I am not an official answer person, but IMO, the first question is:  “Is the source for TestSerDe.jar ‘open source’ under an ALv2-compatible license?”.


If “yes”, then supply the source in the source release and not the JAR.  One of the reasons for “no compiled code in a source release” is that it is very difficult to verify that compiled code is “correct” and not corrupted, infected with a virus, etc.


If “no”, then treat as a 3rd-party dependency.  Which may mean you can’t use it or need to treat it as optional, or a runtime dependency.


The related question is:  How do folks modify this JAR?  If it was a JPEG, there are plenty of JPEG modification tools.  There really aren’t JAR modification tools that modify JARs internal .class files, you really should use the source files.  I am still surprised/puzzled by the answer in the thread you linked to.  It still seems in both cases that a “binary” is being supplied for “convenience”.  IMO, there should be very few, if any, things in an Apache source repo that are “unmodifiable”.


The “workaround” of renaming the .jar or .class files to something else so it isn’t seen as executable code seems like it still doesn’t fully meet the spirit of an open source release, either, but better than shipping executable code in a source package.


On the other hand, I would not hold up a release for an issue like this.  Fix it in some future release.


My 2 cents,



From: Sean Owen <srowen@apache.org>
Reply-To: "legal-discuss@apache.org" <legal-discuss@apache.org>
Date: Monday, June 25, 2018 at 7:34 AM
To: "legal-discuss@apache.org" <legal-discuss@apache.org>
Cc: "justin@classsoftware.com" <justin@classsoftware.com>, "dev@spark.apache.org" <dev@spark.apache.org>
Subject: Re: LICENSE and NOTICE file content


@legal-discuss, brief recap:


In Spark's test source code and release, there are some JAR files which exist to test handling of JAR files. Example: TestSerDe.jar in https://github.com/apache/spark/tree/master/sql/hive/src/test/resources/data/files 


Justin raises the legitimate question: these don't belong in a source release, do they?


My operating theory had been that they are more like binary blobs w.r.t. Spark, like a test JPEG or data file, and are not the compiled version of any test code in Spark. They need to exist in order to run the tests from a source release. So it's not quite a case of shipping compiled Spark code in a source release.

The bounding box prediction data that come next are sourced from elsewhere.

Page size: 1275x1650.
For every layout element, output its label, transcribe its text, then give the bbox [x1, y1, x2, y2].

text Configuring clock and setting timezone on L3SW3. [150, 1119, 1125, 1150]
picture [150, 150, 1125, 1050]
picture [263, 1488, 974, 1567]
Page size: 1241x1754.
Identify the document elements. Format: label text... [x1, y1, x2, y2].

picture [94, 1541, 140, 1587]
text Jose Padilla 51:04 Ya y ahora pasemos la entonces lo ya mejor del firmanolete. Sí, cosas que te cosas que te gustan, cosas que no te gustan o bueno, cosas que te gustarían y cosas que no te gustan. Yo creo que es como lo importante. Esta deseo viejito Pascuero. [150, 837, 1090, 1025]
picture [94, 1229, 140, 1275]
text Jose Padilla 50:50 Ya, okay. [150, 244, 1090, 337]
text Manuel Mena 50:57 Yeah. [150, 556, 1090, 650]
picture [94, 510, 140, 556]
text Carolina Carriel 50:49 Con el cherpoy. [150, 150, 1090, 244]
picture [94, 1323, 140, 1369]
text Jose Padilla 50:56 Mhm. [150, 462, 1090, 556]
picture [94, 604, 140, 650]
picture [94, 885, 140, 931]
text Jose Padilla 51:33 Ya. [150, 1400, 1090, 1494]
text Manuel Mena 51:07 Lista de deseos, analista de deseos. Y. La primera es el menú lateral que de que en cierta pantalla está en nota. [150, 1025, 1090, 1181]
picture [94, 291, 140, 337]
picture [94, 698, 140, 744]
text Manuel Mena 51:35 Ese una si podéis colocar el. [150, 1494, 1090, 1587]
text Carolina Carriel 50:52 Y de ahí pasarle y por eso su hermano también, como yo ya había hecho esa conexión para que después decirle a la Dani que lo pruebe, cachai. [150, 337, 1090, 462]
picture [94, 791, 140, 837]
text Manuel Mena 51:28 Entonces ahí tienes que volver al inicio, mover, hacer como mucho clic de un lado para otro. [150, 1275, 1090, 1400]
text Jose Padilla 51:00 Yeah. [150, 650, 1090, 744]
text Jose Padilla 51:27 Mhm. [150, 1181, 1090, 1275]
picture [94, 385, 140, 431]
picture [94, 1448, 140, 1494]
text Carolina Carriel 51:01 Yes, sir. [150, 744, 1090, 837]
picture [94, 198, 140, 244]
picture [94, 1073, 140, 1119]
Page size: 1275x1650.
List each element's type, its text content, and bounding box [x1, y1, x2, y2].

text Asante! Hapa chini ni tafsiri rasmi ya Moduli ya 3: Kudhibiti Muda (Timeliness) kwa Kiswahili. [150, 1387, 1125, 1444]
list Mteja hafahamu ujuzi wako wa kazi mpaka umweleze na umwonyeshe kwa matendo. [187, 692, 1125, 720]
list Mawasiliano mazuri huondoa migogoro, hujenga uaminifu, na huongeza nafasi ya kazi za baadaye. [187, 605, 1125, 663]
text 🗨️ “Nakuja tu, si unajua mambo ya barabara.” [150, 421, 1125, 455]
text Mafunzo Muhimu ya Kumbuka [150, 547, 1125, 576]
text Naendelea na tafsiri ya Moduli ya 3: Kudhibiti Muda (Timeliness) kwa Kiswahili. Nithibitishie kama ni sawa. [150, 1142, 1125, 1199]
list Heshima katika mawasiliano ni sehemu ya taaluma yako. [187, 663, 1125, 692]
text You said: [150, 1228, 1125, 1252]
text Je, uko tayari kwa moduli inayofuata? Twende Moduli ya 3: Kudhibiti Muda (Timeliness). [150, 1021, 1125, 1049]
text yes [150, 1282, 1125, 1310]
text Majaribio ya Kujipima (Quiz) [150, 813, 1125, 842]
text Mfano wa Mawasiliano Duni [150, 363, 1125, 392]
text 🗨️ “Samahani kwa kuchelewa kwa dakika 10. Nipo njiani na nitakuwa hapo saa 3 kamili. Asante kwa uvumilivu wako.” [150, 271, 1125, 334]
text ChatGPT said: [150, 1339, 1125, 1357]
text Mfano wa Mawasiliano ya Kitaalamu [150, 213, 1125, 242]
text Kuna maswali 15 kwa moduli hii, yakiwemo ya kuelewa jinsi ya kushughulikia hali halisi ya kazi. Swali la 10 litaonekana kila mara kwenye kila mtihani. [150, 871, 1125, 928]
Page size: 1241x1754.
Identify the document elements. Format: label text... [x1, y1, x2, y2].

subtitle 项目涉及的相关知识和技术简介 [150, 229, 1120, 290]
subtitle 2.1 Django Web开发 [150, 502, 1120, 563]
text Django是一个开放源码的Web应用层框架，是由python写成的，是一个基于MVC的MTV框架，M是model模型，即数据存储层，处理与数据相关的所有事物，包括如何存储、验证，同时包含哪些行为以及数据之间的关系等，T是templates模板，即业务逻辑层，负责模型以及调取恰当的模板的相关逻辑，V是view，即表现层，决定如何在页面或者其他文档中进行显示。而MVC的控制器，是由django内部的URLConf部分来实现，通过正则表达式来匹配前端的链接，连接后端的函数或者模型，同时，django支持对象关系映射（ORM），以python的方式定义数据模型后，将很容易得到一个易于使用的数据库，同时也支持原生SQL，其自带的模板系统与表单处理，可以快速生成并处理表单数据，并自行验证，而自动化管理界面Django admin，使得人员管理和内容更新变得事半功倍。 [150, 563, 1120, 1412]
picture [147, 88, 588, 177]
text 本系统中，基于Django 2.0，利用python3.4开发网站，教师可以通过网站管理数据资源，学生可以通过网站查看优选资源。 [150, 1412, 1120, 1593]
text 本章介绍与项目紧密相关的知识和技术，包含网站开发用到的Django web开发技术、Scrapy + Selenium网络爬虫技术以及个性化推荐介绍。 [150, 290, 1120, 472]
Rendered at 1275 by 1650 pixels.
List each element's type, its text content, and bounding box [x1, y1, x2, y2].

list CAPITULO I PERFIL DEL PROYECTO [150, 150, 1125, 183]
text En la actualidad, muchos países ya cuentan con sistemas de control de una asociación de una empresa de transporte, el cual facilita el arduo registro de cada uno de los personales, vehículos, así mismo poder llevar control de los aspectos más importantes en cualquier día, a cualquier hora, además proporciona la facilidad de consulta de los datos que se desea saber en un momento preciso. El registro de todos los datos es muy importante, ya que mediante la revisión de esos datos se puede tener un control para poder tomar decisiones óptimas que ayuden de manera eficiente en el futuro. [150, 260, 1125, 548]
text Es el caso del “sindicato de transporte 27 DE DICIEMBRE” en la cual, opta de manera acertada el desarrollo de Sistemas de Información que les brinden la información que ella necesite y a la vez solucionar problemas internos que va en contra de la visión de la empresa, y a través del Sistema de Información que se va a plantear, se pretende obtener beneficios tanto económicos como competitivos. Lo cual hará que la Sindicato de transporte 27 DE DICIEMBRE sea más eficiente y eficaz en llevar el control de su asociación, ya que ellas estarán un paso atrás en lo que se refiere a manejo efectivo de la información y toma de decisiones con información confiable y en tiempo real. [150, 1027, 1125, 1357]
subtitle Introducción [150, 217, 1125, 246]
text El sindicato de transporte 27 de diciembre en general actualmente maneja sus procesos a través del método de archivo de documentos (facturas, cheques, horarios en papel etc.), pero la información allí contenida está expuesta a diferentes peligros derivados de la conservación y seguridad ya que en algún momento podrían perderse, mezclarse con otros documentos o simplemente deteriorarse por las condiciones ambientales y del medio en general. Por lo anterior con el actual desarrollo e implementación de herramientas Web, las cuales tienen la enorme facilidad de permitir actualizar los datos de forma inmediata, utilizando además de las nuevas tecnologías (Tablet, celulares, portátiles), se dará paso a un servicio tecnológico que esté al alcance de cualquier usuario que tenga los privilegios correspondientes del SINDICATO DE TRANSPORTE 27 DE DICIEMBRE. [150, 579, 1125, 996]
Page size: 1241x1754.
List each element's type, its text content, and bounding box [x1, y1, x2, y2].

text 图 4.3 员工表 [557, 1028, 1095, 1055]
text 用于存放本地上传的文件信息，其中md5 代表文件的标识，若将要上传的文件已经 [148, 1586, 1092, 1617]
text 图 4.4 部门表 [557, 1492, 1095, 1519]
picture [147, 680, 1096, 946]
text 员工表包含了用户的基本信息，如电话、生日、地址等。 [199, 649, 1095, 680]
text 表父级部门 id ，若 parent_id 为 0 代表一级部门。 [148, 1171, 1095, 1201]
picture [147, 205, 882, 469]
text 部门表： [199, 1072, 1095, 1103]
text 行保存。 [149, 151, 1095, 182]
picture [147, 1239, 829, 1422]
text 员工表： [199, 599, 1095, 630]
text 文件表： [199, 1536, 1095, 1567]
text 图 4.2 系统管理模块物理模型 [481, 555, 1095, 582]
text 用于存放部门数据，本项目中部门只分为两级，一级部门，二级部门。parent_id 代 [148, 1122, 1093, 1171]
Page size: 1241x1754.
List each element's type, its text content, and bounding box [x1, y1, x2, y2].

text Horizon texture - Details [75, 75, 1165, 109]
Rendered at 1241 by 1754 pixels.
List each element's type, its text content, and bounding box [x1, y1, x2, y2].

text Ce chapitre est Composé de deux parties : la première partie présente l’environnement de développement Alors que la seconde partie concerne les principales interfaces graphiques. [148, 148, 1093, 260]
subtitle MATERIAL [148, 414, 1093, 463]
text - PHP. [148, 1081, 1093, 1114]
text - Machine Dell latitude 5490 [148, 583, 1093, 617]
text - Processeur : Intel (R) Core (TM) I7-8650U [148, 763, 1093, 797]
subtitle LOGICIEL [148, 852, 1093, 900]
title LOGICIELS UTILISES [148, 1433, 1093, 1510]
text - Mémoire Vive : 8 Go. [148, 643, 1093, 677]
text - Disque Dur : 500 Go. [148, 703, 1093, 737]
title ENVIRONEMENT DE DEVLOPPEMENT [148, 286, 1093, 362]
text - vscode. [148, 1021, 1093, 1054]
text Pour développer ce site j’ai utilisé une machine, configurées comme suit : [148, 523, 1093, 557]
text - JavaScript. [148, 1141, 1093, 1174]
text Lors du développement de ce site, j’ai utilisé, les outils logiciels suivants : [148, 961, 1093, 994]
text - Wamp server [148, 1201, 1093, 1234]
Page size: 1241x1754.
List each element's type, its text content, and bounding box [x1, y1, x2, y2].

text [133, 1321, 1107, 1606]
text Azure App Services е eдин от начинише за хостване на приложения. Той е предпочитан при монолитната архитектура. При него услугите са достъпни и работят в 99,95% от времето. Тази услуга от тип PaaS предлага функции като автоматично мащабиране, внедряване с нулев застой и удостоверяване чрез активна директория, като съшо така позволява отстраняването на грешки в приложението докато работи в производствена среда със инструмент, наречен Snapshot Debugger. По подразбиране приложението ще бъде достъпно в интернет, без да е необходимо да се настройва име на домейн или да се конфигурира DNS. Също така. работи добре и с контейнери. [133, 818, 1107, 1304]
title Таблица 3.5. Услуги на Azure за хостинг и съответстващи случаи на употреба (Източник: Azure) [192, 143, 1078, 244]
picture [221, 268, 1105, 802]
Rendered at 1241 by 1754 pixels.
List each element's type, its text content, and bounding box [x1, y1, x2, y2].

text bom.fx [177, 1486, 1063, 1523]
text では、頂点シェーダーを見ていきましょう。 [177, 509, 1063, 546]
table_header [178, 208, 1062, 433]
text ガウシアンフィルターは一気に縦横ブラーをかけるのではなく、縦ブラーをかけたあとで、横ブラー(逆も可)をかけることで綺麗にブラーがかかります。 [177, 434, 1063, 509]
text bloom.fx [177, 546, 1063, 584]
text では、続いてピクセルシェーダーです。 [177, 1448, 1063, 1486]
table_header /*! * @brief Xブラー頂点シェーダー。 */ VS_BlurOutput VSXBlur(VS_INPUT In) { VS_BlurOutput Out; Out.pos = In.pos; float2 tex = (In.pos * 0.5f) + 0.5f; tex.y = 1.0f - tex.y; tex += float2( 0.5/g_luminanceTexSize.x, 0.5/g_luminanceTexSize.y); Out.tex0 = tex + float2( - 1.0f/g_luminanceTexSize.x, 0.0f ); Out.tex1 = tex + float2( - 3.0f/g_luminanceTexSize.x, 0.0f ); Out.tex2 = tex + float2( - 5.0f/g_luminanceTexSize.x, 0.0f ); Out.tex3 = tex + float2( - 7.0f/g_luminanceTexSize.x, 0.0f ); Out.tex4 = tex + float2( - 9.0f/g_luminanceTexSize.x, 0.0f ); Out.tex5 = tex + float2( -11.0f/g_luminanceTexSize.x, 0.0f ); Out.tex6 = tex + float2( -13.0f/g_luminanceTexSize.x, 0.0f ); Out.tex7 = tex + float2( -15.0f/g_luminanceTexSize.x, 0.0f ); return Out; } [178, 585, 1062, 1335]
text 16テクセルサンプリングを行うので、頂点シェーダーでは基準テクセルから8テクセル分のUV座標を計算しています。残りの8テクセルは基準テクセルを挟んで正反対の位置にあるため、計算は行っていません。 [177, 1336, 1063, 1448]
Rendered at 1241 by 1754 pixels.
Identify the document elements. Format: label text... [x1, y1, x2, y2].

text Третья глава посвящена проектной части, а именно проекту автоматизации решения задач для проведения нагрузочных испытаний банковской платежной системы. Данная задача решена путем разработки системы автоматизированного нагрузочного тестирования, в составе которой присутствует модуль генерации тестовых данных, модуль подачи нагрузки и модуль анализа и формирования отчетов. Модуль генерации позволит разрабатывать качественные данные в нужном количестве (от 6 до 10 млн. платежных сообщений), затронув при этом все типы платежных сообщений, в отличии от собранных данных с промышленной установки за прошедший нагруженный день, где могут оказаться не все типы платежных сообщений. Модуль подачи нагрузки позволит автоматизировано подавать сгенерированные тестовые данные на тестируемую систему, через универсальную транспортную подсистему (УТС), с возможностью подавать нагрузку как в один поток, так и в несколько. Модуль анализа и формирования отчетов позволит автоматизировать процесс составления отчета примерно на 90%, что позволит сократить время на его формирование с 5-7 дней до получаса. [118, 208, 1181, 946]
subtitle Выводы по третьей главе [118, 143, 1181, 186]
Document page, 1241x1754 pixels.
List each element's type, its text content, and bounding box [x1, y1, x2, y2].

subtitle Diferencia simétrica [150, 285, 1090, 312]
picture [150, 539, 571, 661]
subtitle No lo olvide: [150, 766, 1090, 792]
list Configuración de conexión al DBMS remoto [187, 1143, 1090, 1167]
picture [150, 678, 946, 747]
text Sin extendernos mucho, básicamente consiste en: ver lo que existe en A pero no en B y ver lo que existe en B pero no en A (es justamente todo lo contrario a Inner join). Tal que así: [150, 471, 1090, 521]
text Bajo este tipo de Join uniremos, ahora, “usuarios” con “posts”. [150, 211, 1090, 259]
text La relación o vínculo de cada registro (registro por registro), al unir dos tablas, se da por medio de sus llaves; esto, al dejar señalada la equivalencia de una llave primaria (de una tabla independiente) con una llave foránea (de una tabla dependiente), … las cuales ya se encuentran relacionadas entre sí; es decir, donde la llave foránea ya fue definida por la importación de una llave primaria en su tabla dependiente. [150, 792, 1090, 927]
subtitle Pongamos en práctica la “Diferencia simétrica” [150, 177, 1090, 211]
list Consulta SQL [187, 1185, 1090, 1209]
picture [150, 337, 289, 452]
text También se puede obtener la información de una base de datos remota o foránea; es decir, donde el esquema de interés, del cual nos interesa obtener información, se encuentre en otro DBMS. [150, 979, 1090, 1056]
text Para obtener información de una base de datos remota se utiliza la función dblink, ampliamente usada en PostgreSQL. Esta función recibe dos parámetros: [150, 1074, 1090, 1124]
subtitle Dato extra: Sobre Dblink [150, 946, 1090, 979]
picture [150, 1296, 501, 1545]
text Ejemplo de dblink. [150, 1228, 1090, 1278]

I can imagine three opinions:


1) It's OK.

2) It's OK, but you need to include the source code to even those test JAR files somewhere

3) It's not fine, and the toolchain has to separately build these from source first automatically


I found https://markmail.org/thread/nf3lsdy5m3c3ovbr on legal-discuss previously, which seems to incline towards 2.


I'm also inclined towards 2, as 3 is probably relatively tricky in practice even though that's a nice-to-have.


I'd welcome opinions on this one.





On Sat, Jun 23, 2018 at 7:34 PM Justin Mclean <justin@classsoftware.com> wrote:

> It's not test code; test code would indeed have to be distributed as source as well. They are binary blobs, if you like, needed by test code, that happen to be JARs here and not JPEGs or .docx files or something. These help test handling of JAR files.

Which IMO is still not allowed in a source release, but as I said it would be best for you to check on legal discuss.